France’s Engie is preparing to sign a project finance agreement imminently for its $1.2bn Fadhili independent power project (IPP) in Saudi Arabia.

The financing has four tranches:

  • International commercial tranche – Japan’s Sumitomo Mitsui Banking Corporation (SMBC), Bank of Tokyo Mitsubishi UFG and Germany’s KfW.
  • Local Islamic tranche – National Commercial Bank
  • Export credit agency tranche with Korean institutions
  • An Islamic tranche from the Jeddah-based Islamic Development Bank ($105m)

Spain’s Banco Santander and France’s Credit Agricole are not participating in the transaction as previously announced by the Saudi Electricity Company (SEC).

A joint venture of SEC and state-owned oil and gas giant Saudi Aramco awarded the main contract to UK/France’s Engie to develop the power and steam plant in July 2016.

The 1,504MW IPP will be built on a build, own, operate and transfer (BOOT) basis.

The special project vehicle is 30 per cent owned by SEC, 30 per cent by Aramco and 40 per cent by the private sector partners.

The EPC contractor in the Engie consortium is South Korea’s Doosan.

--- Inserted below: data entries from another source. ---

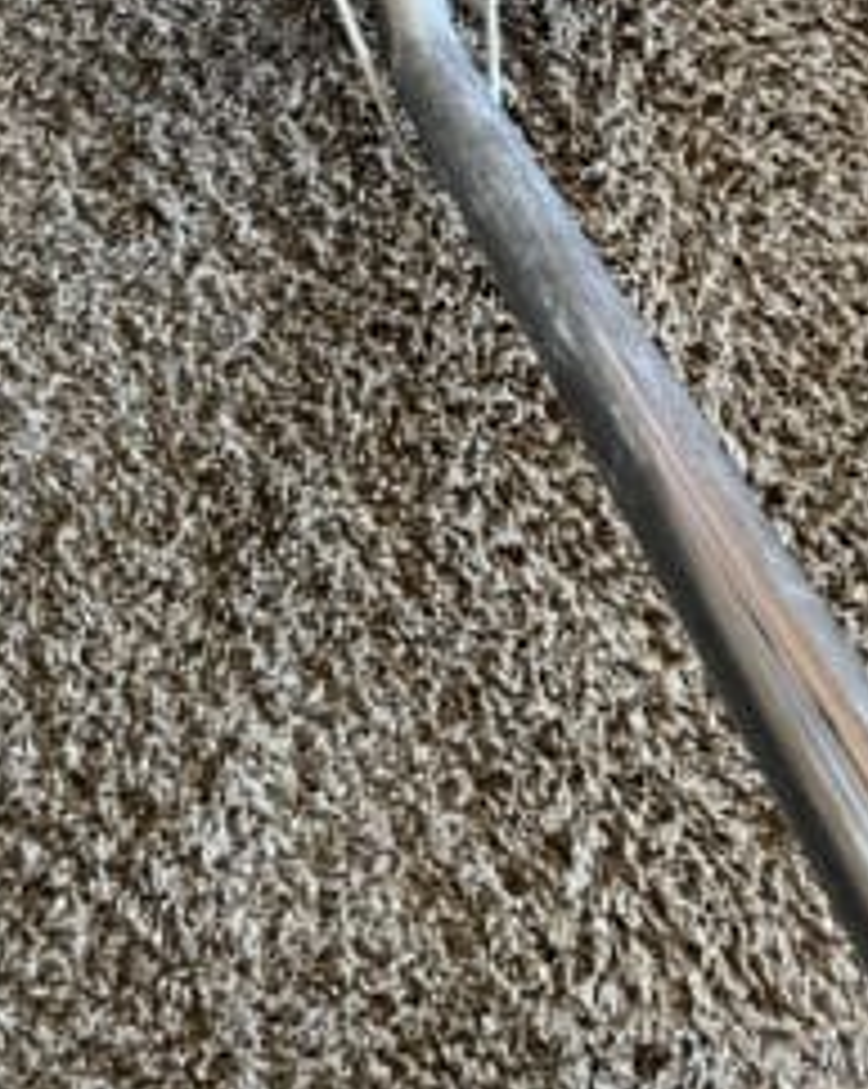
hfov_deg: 23.8
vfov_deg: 26.7
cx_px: 189
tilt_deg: -64.3
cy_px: -212
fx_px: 2027
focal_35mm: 63
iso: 125
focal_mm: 5.1
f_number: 1.6
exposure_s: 1/77
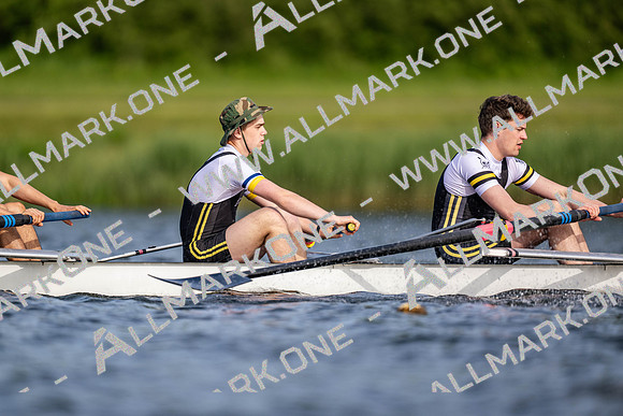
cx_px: 312
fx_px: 10385
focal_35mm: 600
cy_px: 208
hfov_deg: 3.4
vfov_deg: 2.3
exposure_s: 1/2500
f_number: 4
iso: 320
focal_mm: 600
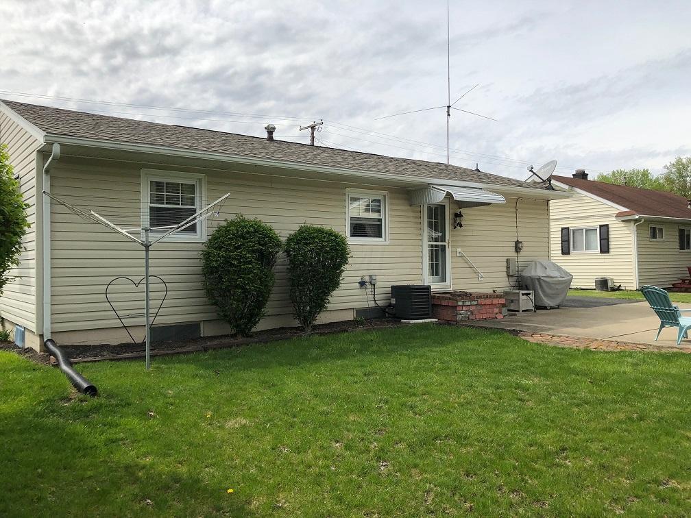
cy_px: 259
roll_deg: +0.3
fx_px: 559
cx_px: 346
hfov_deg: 63.4
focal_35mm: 28
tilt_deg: +1.7
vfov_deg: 49.7
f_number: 1.8
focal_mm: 3.99
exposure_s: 1/2433
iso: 20
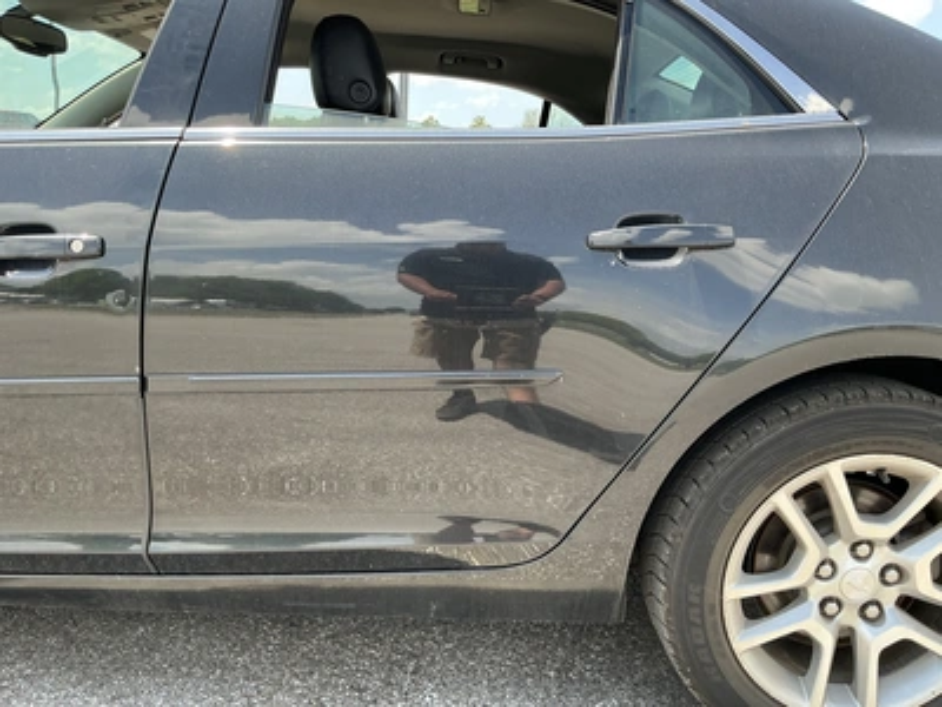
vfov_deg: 49.7
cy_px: 354
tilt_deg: -11.3
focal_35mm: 28
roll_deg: -2.6
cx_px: 471
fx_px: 762
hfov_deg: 63.4
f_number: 1.8
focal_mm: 3
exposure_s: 1/265
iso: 25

The cogeneration project is scheduled to be developed on a 20-year power, water and steam purchase agreement (PWSPA), with Aramco the offtaker for the steam and water components and SEC the offtaker for the produced electricity.

The proposed IPP will have steam capacity of 3,190,000 pounds an hour and water production capacity of 768.8 tonnes an hour

The IPP is scheduled to become operational by December 2019.